--- Task inputs Enclosed Below ---
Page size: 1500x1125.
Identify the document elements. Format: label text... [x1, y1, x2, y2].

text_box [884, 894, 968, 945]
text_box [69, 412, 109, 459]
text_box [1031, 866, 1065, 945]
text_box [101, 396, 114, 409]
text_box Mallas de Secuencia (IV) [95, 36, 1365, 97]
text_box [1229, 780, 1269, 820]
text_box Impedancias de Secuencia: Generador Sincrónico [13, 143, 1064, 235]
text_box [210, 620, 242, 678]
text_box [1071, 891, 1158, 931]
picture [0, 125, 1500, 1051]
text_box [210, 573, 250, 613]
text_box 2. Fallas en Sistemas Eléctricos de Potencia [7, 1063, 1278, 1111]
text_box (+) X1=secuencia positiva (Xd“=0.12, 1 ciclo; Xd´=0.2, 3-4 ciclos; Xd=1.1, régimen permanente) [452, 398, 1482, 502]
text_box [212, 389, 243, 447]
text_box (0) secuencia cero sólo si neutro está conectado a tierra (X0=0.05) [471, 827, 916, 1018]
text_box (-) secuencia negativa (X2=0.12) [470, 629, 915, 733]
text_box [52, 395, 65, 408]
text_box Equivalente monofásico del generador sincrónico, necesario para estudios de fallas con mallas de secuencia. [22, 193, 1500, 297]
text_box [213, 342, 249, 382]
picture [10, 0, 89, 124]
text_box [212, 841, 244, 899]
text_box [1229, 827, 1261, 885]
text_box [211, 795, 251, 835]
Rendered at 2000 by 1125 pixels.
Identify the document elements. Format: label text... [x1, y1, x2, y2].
--- End of Enclosed Task inputs ---
» **Work required**
Exactly the lines from the one containing "text_box [213, 342, 249, 382]" to the final line of the data, both included, should be printed, and nothing more.

» **Your solution**
text_box [213, 342, 249, 382]
picture [10, 0, 89, 124]
text_box [212, 841, 244, 899]
text_box [1229, 827, 1261, 885]
text_box [211, 795, 251, 835]
Rendered at 2000 by 1125 pixels.
Identify the document elements. Format: label text... [x1, y1, x2, y2].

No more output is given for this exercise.